- Born: Christie Nicole Dashiell September 8, 1988 (age 37) Washington, D.C.
- Genres: Jazz
- Occupation: Musician
- Instrument: Singer
- Formerly of: Sweet Honey in the Rock (2017−2022)
- Website: christiedashiell.com

= Christie Dashiell =

American singer

Christie Nicole Dashiell (Born: September 8, 1988) is an American jazz singer. She was born in Washington, D.C., and raised in Greenville, North Carolina. She studied jazz voice at Howard University for four years and then at grad school at the Manhattan School of Music, then participated in an artist-in-residence program at the Mansion at Strathmore. She now teaches jazz voice at Howard, where her father, Carroll Dashiell Jr., a bass player, is now chair of the Music Department. She received two Grammy nominations.

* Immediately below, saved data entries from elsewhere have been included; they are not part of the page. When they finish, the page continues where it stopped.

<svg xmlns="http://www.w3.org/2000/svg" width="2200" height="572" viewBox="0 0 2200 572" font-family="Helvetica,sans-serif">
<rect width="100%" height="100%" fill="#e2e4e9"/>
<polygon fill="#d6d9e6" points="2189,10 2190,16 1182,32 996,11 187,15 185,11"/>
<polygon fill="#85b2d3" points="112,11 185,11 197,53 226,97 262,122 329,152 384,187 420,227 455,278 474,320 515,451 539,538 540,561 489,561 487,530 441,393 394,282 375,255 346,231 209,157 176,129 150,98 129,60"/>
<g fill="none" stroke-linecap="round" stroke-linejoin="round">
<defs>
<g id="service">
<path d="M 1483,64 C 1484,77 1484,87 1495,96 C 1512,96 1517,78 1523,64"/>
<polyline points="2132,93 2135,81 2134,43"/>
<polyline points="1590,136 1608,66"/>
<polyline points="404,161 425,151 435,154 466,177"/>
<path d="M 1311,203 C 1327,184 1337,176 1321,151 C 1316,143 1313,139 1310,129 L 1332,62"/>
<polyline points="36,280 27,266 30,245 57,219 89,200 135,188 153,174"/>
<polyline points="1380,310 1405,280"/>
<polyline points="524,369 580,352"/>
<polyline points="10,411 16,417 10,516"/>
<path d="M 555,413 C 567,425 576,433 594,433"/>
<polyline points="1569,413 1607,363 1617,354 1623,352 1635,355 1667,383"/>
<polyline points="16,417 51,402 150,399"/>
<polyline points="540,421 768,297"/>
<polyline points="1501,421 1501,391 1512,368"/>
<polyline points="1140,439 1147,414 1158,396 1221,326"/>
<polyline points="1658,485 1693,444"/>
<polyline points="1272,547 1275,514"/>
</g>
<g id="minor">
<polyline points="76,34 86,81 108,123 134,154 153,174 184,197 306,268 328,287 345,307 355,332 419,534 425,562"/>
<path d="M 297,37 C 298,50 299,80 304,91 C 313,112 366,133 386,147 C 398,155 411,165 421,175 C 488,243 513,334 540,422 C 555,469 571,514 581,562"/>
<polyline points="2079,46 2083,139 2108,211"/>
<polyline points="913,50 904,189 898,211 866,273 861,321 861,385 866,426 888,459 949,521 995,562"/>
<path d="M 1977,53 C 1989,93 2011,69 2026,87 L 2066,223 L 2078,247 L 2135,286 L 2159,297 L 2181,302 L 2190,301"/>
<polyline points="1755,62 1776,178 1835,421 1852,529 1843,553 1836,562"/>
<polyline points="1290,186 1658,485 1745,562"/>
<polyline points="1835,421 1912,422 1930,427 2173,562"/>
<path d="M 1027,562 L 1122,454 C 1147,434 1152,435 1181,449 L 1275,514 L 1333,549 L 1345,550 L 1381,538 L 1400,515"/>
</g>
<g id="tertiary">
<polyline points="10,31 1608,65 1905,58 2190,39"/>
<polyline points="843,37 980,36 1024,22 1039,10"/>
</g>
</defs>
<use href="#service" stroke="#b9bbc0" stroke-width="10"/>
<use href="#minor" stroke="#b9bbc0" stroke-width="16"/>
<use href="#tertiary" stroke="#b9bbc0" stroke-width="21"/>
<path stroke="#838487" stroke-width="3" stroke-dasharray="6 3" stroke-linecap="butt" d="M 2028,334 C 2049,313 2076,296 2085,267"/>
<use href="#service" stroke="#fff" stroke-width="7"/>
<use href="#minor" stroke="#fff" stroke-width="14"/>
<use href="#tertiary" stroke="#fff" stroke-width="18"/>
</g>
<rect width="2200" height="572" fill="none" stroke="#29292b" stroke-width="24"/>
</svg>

Her debut solo album, Time All Mine, debuted on Billboard’s Jazz Album and Contemporary Jazz Album Charts at numbers 13 and 22, as well as making JazzTimes’ Top 50 Writer's Ballots, Critics’ Poll. Her second album, Journey in Black, was nominated for the 2025 Best Jazz Vocal Album Grammy Award. For the 2026 Grammy Awards, she received a nomination for her album We Insist 2025! in the Best Jazz Vocal Album category.